Laparoscopic intrapelvic operation, such as gynecological, urological and rectal operations, are often interrupted by the phenomenon of the small intestine flowing into the pelvic space. This phenomenon makes intrapelvic laparoscopic operations difficult. Although, patients are placed in an extreme head down position to keep the pelvic space wide to prevent this interruption of the small intestine, the position has adverse effects on breathing and the circulatory system of a patient.
We developed a tool for removing the small intestine from the pelvic space using with a new concept. The tool, a catheter of 10 Fr. in diameter and 450cm in length with an apical balloon (KY-tube), is very simple. The KY-tube is inserted nasally three or four days before the operation. The balloon tip of the KY-tube should reach the large intestine or beyond anus by the operative day.

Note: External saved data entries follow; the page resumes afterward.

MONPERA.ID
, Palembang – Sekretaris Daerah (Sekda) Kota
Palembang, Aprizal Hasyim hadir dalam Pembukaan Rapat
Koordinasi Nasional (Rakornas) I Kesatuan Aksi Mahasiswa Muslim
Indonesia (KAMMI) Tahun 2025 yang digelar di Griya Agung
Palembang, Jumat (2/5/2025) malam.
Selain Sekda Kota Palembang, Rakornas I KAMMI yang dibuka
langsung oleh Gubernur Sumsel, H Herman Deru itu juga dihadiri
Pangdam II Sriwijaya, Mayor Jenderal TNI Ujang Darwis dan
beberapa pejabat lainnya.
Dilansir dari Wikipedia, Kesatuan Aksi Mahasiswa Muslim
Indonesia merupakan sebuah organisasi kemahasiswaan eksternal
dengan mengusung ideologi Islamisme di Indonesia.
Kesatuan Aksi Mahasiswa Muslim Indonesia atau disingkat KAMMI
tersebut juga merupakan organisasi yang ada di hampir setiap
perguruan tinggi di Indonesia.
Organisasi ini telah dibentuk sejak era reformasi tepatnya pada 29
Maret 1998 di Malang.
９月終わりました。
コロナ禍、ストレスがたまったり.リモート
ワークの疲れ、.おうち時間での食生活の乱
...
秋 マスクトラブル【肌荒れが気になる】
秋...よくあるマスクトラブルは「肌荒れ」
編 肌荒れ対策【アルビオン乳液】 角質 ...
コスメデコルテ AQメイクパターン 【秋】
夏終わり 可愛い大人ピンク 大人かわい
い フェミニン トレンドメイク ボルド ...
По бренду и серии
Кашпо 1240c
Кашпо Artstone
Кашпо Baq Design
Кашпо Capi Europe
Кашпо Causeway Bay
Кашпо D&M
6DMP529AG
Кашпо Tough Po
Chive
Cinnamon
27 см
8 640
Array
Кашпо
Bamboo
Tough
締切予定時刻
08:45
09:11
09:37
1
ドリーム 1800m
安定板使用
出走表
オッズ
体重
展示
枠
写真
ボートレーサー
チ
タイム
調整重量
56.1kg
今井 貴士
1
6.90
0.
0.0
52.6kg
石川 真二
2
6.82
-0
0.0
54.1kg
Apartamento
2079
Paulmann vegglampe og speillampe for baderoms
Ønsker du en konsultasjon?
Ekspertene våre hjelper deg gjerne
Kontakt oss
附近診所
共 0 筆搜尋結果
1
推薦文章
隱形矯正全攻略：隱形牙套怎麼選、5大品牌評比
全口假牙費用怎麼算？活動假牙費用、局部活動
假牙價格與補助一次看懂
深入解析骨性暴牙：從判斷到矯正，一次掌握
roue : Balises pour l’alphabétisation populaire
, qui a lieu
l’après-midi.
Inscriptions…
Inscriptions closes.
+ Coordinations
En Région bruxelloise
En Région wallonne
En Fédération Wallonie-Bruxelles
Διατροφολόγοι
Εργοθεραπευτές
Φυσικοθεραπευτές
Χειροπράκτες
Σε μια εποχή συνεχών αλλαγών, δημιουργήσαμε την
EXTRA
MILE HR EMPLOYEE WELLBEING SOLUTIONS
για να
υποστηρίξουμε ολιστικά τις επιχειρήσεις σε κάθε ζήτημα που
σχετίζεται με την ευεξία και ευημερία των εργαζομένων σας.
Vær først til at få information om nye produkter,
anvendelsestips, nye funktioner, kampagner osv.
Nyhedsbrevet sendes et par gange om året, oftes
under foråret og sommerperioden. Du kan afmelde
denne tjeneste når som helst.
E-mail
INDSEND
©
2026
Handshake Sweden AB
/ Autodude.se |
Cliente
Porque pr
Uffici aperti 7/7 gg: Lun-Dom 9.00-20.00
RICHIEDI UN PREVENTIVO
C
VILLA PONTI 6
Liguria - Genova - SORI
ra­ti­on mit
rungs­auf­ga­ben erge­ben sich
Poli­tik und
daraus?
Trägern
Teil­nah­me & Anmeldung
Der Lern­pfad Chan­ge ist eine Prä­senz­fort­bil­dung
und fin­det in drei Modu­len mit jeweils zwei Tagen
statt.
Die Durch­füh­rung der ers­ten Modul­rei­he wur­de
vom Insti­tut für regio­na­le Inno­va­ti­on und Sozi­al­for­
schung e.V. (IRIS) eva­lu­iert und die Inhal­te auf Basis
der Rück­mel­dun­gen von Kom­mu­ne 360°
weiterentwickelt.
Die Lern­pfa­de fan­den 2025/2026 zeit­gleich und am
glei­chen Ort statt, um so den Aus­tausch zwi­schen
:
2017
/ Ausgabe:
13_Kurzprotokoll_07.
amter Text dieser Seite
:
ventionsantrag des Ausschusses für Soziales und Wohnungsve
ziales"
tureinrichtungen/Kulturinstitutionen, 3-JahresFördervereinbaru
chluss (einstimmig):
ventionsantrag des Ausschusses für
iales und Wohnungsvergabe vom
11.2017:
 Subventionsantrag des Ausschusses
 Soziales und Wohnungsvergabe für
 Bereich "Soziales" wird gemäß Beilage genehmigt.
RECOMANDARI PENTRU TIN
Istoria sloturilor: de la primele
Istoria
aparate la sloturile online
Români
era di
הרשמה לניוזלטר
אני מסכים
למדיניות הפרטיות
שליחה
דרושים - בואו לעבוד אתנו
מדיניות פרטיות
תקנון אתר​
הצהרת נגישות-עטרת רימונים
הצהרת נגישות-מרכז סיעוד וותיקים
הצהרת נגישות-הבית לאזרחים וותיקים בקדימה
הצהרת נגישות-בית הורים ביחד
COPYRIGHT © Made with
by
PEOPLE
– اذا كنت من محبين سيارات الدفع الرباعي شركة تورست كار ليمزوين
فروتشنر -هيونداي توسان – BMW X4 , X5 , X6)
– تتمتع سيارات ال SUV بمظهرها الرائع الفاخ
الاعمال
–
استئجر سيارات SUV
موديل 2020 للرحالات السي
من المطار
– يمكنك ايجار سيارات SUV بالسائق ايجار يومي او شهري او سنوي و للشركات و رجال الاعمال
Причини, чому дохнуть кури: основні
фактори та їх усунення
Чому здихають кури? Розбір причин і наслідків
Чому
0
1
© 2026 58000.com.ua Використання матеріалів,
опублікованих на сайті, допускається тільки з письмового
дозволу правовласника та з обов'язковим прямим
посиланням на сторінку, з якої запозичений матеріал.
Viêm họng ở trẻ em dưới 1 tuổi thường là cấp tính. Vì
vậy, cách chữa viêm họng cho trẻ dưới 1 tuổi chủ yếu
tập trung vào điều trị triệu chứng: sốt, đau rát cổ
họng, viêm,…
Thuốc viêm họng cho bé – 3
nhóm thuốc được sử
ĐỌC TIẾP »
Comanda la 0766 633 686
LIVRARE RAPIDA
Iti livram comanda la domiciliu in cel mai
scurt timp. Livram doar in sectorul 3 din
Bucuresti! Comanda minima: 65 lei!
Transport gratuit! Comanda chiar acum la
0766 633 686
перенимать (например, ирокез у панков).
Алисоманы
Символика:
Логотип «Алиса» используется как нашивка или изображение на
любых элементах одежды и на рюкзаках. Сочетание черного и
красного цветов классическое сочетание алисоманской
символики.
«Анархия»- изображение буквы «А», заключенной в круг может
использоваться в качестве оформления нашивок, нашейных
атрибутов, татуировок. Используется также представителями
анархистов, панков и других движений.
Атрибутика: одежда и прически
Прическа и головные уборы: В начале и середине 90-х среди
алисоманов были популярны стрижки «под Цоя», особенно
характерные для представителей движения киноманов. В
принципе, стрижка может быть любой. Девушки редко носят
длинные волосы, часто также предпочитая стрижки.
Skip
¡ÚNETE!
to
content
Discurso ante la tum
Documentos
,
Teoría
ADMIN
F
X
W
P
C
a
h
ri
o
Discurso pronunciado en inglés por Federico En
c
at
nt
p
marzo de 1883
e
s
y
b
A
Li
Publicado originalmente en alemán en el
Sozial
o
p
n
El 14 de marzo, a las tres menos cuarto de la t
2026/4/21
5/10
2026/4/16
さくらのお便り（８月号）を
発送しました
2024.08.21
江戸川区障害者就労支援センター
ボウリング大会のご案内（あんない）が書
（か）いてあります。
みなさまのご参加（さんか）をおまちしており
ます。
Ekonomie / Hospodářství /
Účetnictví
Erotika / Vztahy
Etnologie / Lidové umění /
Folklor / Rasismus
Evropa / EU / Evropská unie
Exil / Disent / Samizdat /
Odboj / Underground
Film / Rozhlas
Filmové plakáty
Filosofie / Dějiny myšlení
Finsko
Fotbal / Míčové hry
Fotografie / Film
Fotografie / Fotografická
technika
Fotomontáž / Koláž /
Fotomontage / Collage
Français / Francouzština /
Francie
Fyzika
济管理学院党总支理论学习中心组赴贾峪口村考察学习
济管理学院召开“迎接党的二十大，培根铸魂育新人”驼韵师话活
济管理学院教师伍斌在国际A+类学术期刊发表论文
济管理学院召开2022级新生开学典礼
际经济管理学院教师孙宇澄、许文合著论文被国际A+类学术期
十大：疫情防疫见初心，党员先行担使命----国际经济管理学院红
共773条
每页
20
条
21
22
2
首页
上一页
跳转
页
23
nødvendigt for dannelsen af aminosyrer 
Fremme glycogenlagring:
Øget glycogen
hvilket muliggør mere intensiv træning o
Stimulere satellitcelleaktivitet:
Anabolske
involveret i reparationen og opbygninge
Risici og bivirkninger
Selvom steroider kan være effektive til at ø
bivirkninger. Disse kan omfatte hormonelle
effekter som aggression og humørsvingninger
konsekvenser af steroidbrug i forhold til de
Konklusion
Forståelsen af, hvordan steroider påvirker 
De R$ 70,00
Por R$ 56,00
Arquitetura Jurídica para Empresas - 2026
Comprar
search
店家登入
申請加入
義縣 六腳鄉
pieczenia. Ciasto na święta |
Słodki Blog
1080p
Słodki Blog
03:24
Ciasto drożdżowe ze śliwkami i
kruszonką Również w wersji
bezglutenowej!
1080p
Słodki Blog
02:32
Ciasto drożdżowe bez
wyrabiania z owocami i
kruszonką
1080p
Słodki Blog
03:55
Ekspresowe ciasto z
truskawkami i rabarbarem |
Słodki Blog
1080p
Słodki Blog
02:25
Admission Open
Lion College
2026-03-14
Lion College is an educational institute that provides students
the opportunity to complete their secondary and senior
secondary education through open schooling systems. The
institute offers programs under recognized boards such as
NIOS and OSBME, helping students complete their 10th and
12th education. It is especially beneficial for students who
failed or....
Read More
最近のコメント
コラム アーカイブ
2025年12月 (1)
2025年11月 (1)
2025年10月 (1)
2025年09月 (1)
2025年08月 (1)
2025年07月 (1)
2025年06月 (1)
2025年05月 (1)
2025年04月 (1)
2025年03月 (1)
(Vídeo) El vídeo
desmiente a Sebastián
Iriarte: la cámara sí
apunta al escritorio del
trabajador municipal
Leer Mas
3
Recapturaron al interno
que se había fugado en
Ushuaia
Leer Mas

The KY-tube is used as follows: A the beginning of the laparoscopic operation, an operator clumps the terminal ileum with a detachable vessel clip. Next, an assistant pulls on the nasal end of the KY-tube. The KY-tube then slips under the vessel clip, and become fixed when the apical balloon reaches the clip. The assistant then pulls on the tube more, and the small intestine is gathered up and shortened. Finally, the small intestine is moved out of the pelvic space.
We have used the KY-tube clinically in 12 cases, and could intrapelvic operative procedures successfully without interruption of the small intestine. During these operations, the patient head down position was not required. We have experienced no complications with the KY-tube throughout any operation.